America, a Journey as a Metaphor, 2025 - On going
In 1995, I arrived in the United States from Cuba, leaving behind a communist dictatorship for the radical promise of self-reinvention. For thirty years, I have called this country home, living through the defining chapters of my life—my 30s, 40s, and now my 50s—decades anchored by the freedom to be, to express, and to reinvent. I love my adopted country deeply, yet as I navigate my 50s under the current Administration, I am struck by a profound sadness. I am witnessing the "perfectly imperfect" beauty of this democracy become something increasingly unrecognizable.
“America, a Journey as a Metaphor” is an ongoing photographic meditation born from this tension. The series explores the widening gap between the America I discovered three decades ago and the urgent, often paradoxical realities of the present day. The work comprises everyday scenes captured starting in 2025, juxtaposed with archival photographs that I have digitally intervened in. Both the straight photographs and the digital interventions serve as a "visual denouncement"—a method of interrogating how collective and personal histories are being re-framed in today’s social and political climate.

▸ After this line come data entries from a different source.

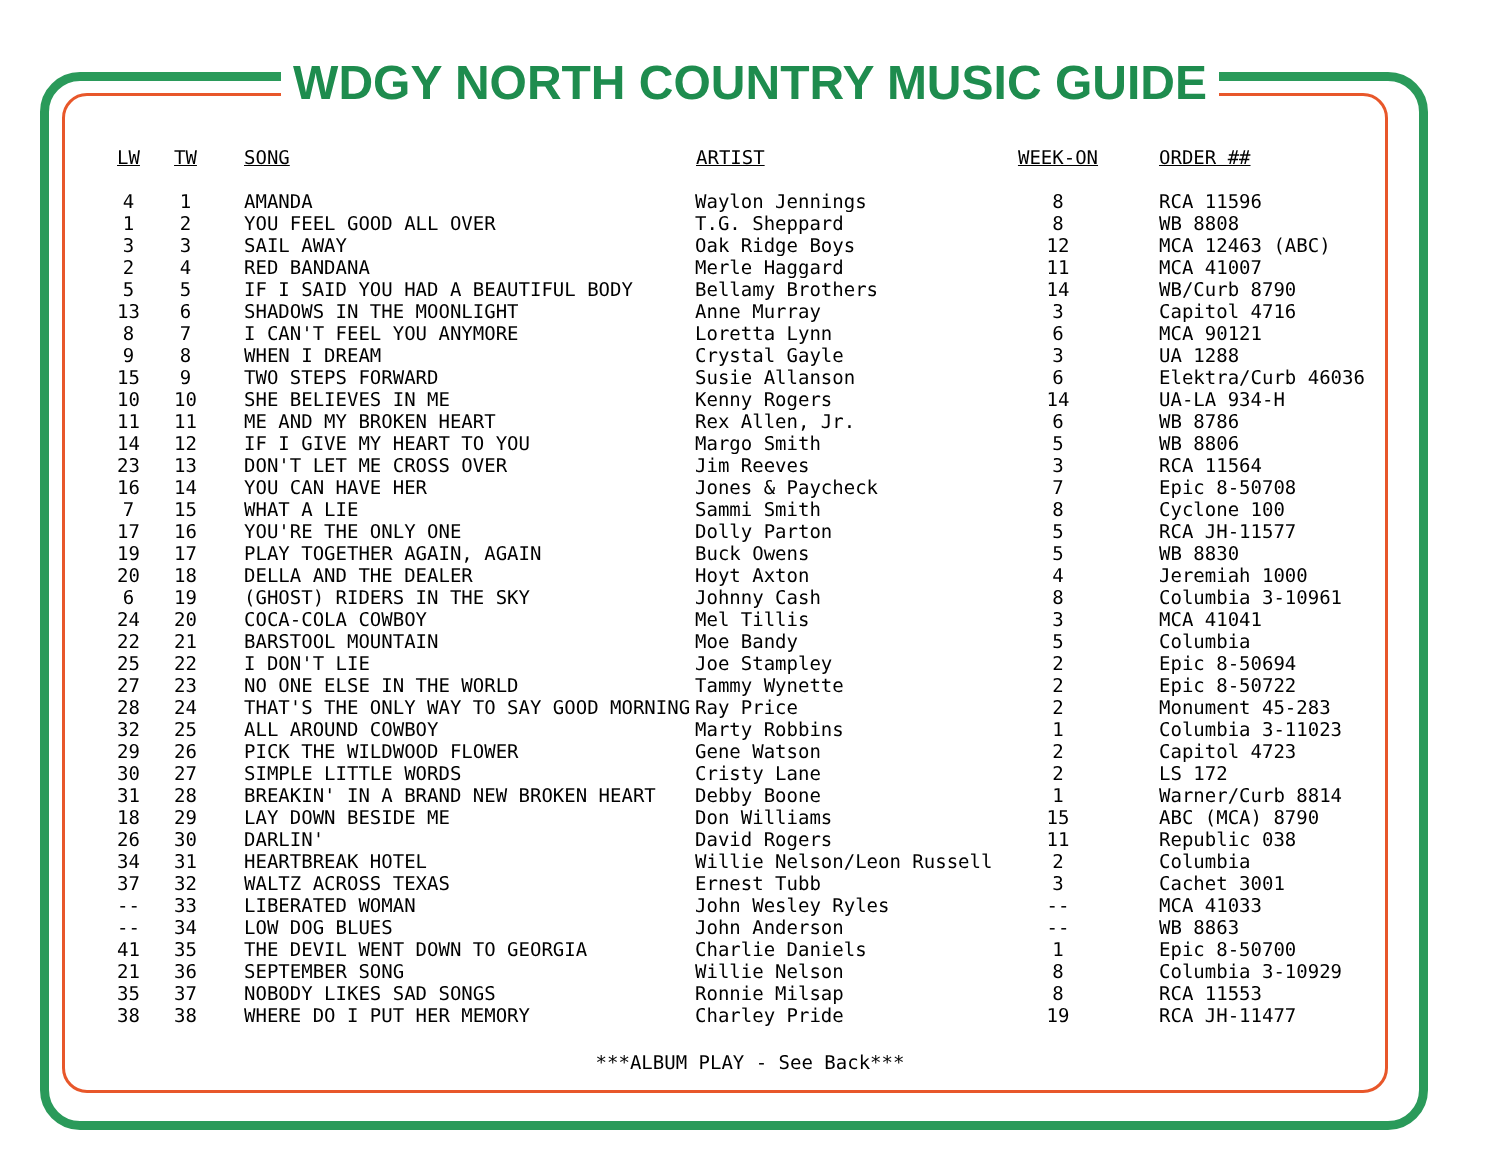WDGY NORTH COUNTRY MUSIC GUIDE
| LW | TW | SONG | ARTIST | WEEK-ON | ORDER ## |
| --- | --- | --- | --- | --- | --- |
| 4 | 1 | AMANDA | Waylon Jennings | 8 | RCA 11596 |
| 1 | 2 | YOU FEEL GOOD ALL OVER | T.G. Sheppard | 8 | WB 8808 |
| 3 | 3 | SAIL AWAY | Oak Ridge Boys | 12 | MCA 12463 (ABC) |
| 2 | 4 | RED BANDANA | Merle Haggard | 11 | MCA 41007 |
| 5 | 5 | IF I SAID YOU HAD A BEAUTIFUL BODY | Bellamy Brothers | 14 | WB/Curb 8790 |
| 13 | 6 | SHADOWS IN THE MOONLIGHT | Anne Murray | 3 | Capitol 4716 |
| 8 | 7 | I CAN'T FEEL YOU ANYMORE | Loretta Lynn | 6 | MCA 90121 |
| 9 | 8 | WHEN I DREAM | Crystal Gayle | 3 | UA 1288 |
| 15 | 9 | TWO STEPS FORWARD | Susie Allanson | 6 | Elektra/Curb 46036 |
| 10 | 10 | SHE BELIEVES IN ME | Kenny Rogers | 14 | UA-LA 934-H |
| 11 | 11 | ME AND MY BROKEN HEART | Rex Allen, Jr. | 6 | WB 8786 |
| 14 | 12 | IF I GIVE MY HEART TO YOU | Margo Smith | 5 | WB 8806 |
| 23 | 13 | DON'T LET ME CROSS OVER | Jim Reeves | 3 | RCA 11564 |
| 16 | 14 | YOU CAN HAVE HER | Jones & Paycheck | 7 | Epic 8-50708 |
| 7 | 15 | WHAT A LIE | Sammi Smith | 8 | Cyclone 100 |
| 17 | 16 | YOU'RE THE ONLY ONE | Dolly Parton | 5 | RCA JH-11577 |
| 19 | 17 | PLAY TOGETHER AGAIN, AGAIN | Buck Owens | 5 | WB 8830 |
| 20 | 18 | DELLA AND THE DEALER | Hoyt Axton | 4 | Jeremiah 1000 |
| 6 | 19 | (GHOST) RIDERS IN THE SKY | Johnny Cash | 8 | Columbia 3-10961 |
| 24 | 20 | COCA-COLA COWBOY | Mel Tillis | 3 | MCA 41041 |
| 22 | 21 | BARSTOOL MOUNTAIN | Moe Bandy | 5 | Columbia |
| 25 | 22 | I DON'T LIE | Joe Stampley | 2 | Epic 8-50694 |
| 27 | 23 | NO ONE ELSE IN THE WORLD | Tammy Wynette | 2 | Epic 8-50722 |
| 28 | 24 | THAT'S THE ONLY WAY TO SAY GOOD MORNING | Ray Price | 2 | Monument 45-283 |
| 32 | 25 | ALL AROUND COWBOY | Marty Robbins | 1 | Columbia 3-11023 |
| 29 | 26 | PICK THE WILDWOOD FLOWER | Gene Watson | 2 | Capitol 4723 |
| 30 | 27 | SIMPLE LITTLE WORDS | Cristy Lane | 2 | LS 172 |
| 31 | 28 | BREAKIN' IN A BRAND NEW BROKEN HEART | Debby Boone | 1 | Warner/Curb 8814 |
| 18 | 29 | LAY DOWN BESIDE ME | Don Williams | 15 | ABC (MCA) 8790 |
| 26 | 30 | DARLIN' | David Rogers | 11 | Republic 038 |
| 34 | 31 | HEARTBREAK HOTEL | Willie Nelson/Leon Russell | 2 | Columbia |
| 37 | 32 | WALTZ ACROSS TEXAS | Ernest Tubb | 3 | Cachet 3001 |
| -- | 33 | LIBERATED WOMAN | John Wesley Ryles | -- | MCA 41033 |
| -- | 34 | LOW DOG BLUES | John Anderson | -- | WB 8863 |
| 41 | 35 | THE DEVIL WENT DOWN TO GEORGIA | Charlie Daniels | 1 | Epic 8-50700 |
| 21 | 36 | SEPTEMBER SONG | Willie Nelson | 8 | Columbia 3-10929 |
| 35 | 37 | NOBODY LIKES SAD SONGS | Ronnie Milsap | 8 | RCA 11553 |
| 38 | 38 | WHERE DO I PUT HER MEMORY | Charley Pride | 19 | RCA JH-11477 |
***ALBUM PLAY - See Back***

I aim to expose the fragility of the present. The journey evoked in this work is not merely geographical, but symbolic and psychological: roads, landscapes, and faces become metaphors for resilience, fragility, conflict, and hope. By oscillating between the immediate and the remembered, the series invites viewers to pause and consider the evolving contours of democracy and belonging. It is my invitation to bear witness to a country in flux while asserting the enduring capacity of photography to interrogate, denounce, and inspire.